Cryptocurrency vs Stocks: Where Are Russian Investors' Money Actually Going in 2026?
In the fall of 2025, Bitcoin updated its all-time high, but this was followed by a prolonged correction. Against this backdrop, Russia tightened regulation of digital currencies, while the stock market continues to operate under transparent rules and delights with dividends. A natural question arises: has a massive outflow of retail investor capital from cryptocurrencies into stocks begun?
Is there capital movement?
Expert opinions are divided. Some analysts record a flow but call it insignificant. According to their logic, after the BTC peak, many wanted to lock in profits or simply grew tired of volatility. At the same time, the Russian stock market in 2026 offered attractive dividend stories and greater transparency. The tightening of crypto regulation only added uncertainty, pushing some players toward more understandable instruments.
However, other experts categorically disagree with the thesis of a massive flow. They argue that cryptocurrencies and stocks are fundamentally different investment strategies, and their audiences overlap only slightly. Moreover, some point to reverse dynamics: an outflow of funds from the stock market is observed, which goes not into crypto but into bank deposits and current consumption.
Skeptics of the flow idea provide a compelling argument—the fwd P/E multiplier of the Russian market, which stands at only 3.7 against the historical average of 6.2 over the last 10 years. This means valuations of domestic companies are more than 60% below their average norm. Such low quotes, in their opinion, completely refute the hypothesis of an inflow of private money into stocks. The market is pressured by geopolitics, sanctions, and the record-high key rate of the Central Bank.
Risk and return: where is it higher?
On this issue, analysts are unanimous. Both stocks and cryptocurrencies in Russia belong to risky asset classes, but the level of risk and potential return for digital coins is an order of magnitude higher. After deep corrections (both in crypto from the highs of July 2026 and in the stock market after the 2022 downturn), returns in both segments can be very high. Nevertheless, over a one-year horizon, the overall risk of cryptocurrency is certainly higher.
Blue chips offer investors much more predictable returns with significantly lower risk. Cryptocurrencies, meanwhile, consistently retain the potential for both super-profits and instant sharp losses. Additionally, digital currencies have specific infrastructure risks (hacks, key loss, regulatory issues) that stocks fundamentally lack.
Do these instruments compete for the same investor?
Most experts lean toward the theory of different audiences. Users of these products vary greatly. They overlap mainly in the segment of experienced traders with a well-diversified portfolio across different economic cycles. However, among those who buy crypto, there are many people willing to tolerate high volatility but categorically unwilling to deal with official brokers, tax reporting, and other bureaucracy. For this group, cryptocurrencies seem much simpler and faster.
Other analysts insist that cryptocurrencies in general cannot be considered a direct competitor to the securities market. The scale is incomparable: the entire crypto market capitalization of $2.4 trillion pales in comparison to stock market capitalization. These are two completely different financial worlds.

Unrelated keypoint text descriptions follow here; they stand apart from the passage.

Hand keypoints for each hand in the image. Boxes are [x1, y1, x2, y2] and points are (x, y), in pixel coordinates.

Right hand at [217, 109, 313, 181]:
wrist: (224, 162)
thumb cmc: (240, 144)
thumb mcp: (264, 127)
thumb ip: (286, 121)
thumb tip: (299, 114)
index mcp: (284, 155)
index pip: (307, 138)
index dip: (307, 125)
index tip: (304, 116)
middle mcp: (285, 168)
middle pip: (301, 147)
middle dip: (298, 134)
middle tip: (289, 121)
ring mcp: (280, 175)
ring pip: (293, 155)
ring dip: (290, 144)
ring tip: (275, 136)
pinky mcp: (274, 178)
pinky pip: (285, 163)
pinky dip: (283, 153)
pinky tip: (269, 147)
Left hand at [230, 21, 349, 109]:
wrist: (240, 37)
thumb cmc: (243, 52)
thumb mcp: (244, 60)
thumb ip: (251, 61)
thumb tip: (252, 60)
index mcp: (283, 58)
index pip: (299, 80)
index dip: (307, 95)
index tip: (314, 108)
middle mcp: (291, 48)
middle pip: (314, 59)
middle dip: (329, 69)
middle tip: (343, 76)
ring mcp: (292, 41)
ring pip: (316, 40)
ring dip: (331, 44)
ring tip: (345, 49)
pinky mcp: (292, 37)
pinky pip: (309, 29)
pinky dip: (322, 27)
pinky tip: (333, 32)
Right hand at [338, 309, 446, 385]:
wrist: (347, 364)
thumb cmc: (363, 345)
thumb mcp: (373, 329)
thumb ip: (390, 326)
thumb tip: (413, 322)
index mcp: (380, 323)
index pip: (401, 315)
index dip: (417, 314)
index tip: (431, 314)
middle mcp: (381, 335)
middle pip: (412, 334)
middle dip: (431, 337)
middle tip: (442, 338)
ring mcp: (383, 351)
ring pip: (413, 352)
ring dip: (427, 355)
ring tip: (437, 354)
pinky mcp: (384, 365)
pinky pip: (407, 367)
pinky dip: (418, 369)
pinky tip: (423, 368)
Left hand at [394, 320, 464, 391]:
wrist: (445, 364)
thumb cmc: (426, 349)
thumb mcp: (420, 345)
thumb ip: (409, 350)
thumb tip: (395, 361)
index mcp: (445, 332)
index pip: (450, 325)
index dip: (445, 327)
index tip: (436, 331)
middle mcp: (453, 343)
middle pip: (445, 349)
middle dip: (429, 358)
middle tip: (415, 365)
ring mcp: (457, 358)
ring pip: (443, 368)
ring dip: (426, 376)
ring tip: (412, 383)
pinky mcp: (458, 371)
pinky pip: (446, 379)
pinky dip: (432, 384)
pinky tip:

There is also an opinion that everything depends on the specific phase of the economic cycle. A retail investor typically goes where the hype is. Currently, there is no hype in the Russian stock market, while the crypto industry is in the throes of a crypto winter. During boom periods, these instruments could actively compete, but under conditions of mutual downturn, there are virtually no points of intersection.
Analyst conclusions
Most experts I surveyed do not confirm the hypothesis of a massive outflow of money from Russian retail investors from crypto to stocks. Those who record capital movement call its scale small. Others point to reverse dynamics—an outflow from stocks into savings and undervalued company market valuations.
In risk assessment, analysts are united: crypto remains a more dangerous asset with high potential returns. Classic blue chips show predictable and less volatile results.
My professional opinion: There is no direct competition between these instruments for the retail investor in current conditions. These are two parallel universes. Crypto attracts seekers of super-returns and freedom from regulation, while stocks attract those who value predictability and dividend yield. As long as the Russian stock market remains deeply undervalued due to geopolitical risks and crypto undergoes a prolonged correction, there will be no massive flow. Investors are more likely to take a wait-and-see position, locking in profits in fiat.